Ali Yol’un kardeşi Selim Yol, ağabeyinin serbest bırakılması için ilgili kurumlara başvuruda bulunduklarını ancak başarılı olamadıklarını söyleyerek, “Ağabeyime yaklaşık bir ay sonra yalnızca bir kez telefon hakkı verilmiştir. Ondan önce ise içeride bulunan bir kişinin telefon hakkını rica ederek kullanması sayesinde bize ulaşabilmiştir. Ağabeyim astım hastasıdır. Bu süre zarfında 20–25 kilo verdiğini, yemek yiyemediğini ve artık uyuyamadığını söylemektedir. Gözaltına alındığında yalnızca üzerindeki kıyafetlerle alınmış, bugüne kadar üstünü değiştirebileceği bir kıyafet, duş alabileceği imkan ya da üstünü örtecek bir örtü verilmemiştir. Bulunduğu ortamın çok soğuk olduğunu ve artık durumunun çok kötü olduğunu ifade etmektedir. Vücut direncinin düşmesinden ve kendisine bir şey olmasından ciddi şekilde endişe ediyoruz. Başvurduğumuz hiçbir yerden hala net bir sonuç alamıyoruz. Sürekli ‘Bugün- yarın serbest bırakılacak’ denmesine rağmen somut bir gelişme yaşanmıyor. Bizim tek talebimiz; soruşturma tamamlanana kadar ağabeyimin gemiye geri bırakılması ya da Türkiye’ye dönmesine izin verilmesidir. Allah korusun, başına kötü bir şey gelmesinden korkuyoruz. Artık sesimizin duyulmasını istiyoruz” dedi.

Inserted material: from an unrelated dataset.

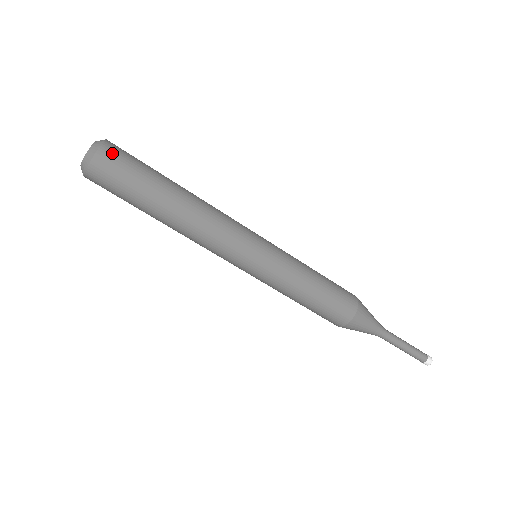
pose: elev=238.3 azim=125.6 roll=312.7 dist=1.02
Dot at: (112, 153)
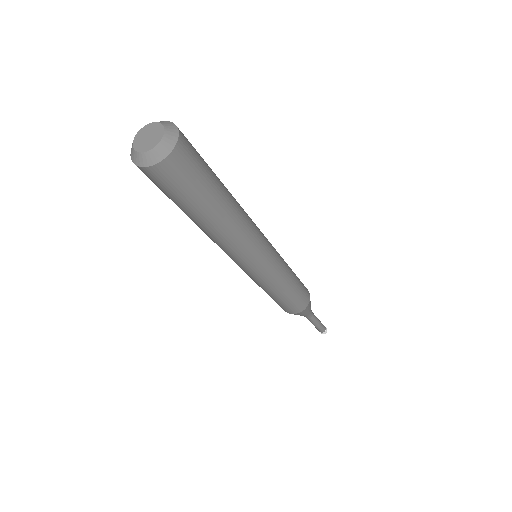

Yol’un annesi Yıldız Yol ise “Çocuğum 2 aydır hasta ve artık dayanacak gücü kalmadı. Bunalıma girdi. ‘Anne, ne olur beni buradan çıkarın’ diye yalvarıyor. Elimizden hiçbir şey gelmiyor. Burada ilgilenen, destek olan herkesten Allah razı olsun. Herkes elinden geleni yaptı, yardımcı oldu. Ancak oradan hiçbir şekilde bir şey yapamıyoruz, elimiz uzanmıyor. Bu şekilde çocuğum hala çıkarılamadı. Artık orada boğuluyor. Lütfen sesimizi duysunlar. Tek isteği, ‘Beni bari yemeğe çıkarın, nefes alayım’ demek oldu; bunu bile yaptıramadık. İki aydır şirketinden tek kuruş para gelmedi. Orada ne yaşandığını bilmiyoruz. Yanına gidecek gücümüz de yok, yapabileceğimiz hiçbir şey kalmadı. Maddi olarak da tükenmiş durumdayız. Tek ricam, oğlumun oradan çıkarılmasıdır. Yetkili kurumların elinden ne geliyorsa yapmasını istiyorum. Başka hiçbir şey istemiyorum. Oğlumu sağ salim geri getirin. Çok çaresiz durumdayız” diye konuştu.